* **WORK TASK**: For each line below that contains the string "هسينشو", copy that line.

Content starts

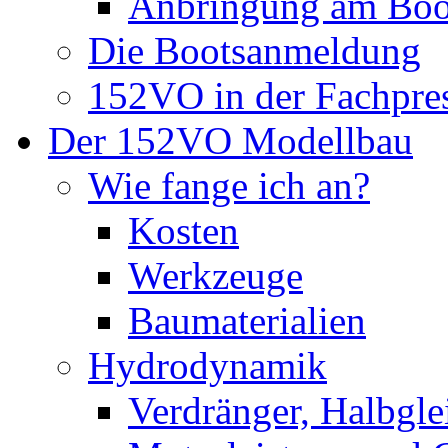
Anbringung am Boo
Die Bootsanmeldung
152VO in der Fachpre
Der 152VO Modellbau
Wie fange ich an?
Kosten
Werkzeuge
Baumaterialien
Hydrodynamik
Verdränger, Halbglei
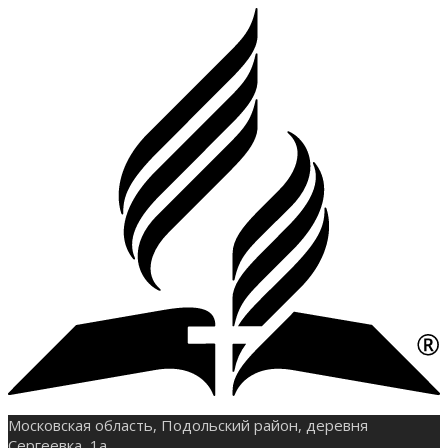
Московская область, Подольский район, деревня
Сергеевка, 1а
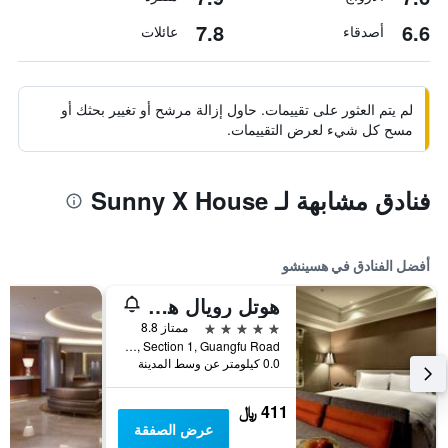
7.8
6.6
أصدقاء
عائلات
لم يتم العثور على تقييمات. حاول إزالة مرشح أو تغيير بحثك أو
مسح كل شيء لعرض التقييمات.
فنادق مشابهة لـ Sunny X House
أفضل الفنادق في هسينشو
هوتل رويال هسينشو
5 نجوم
ممتاز 8.8
No. 227, Section 1, Guangfu Road, هسينشو, تايوان
0.0 كيلومتر عن وسط المدينة
411 ﷼
عرض الصفقة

Content ends

* **RESULT**:
أفضل الفنادق في هسينشو
هوتل رويال هسينشو
No. 227, Section 1, Guangfu Road, هسينشو, تايوان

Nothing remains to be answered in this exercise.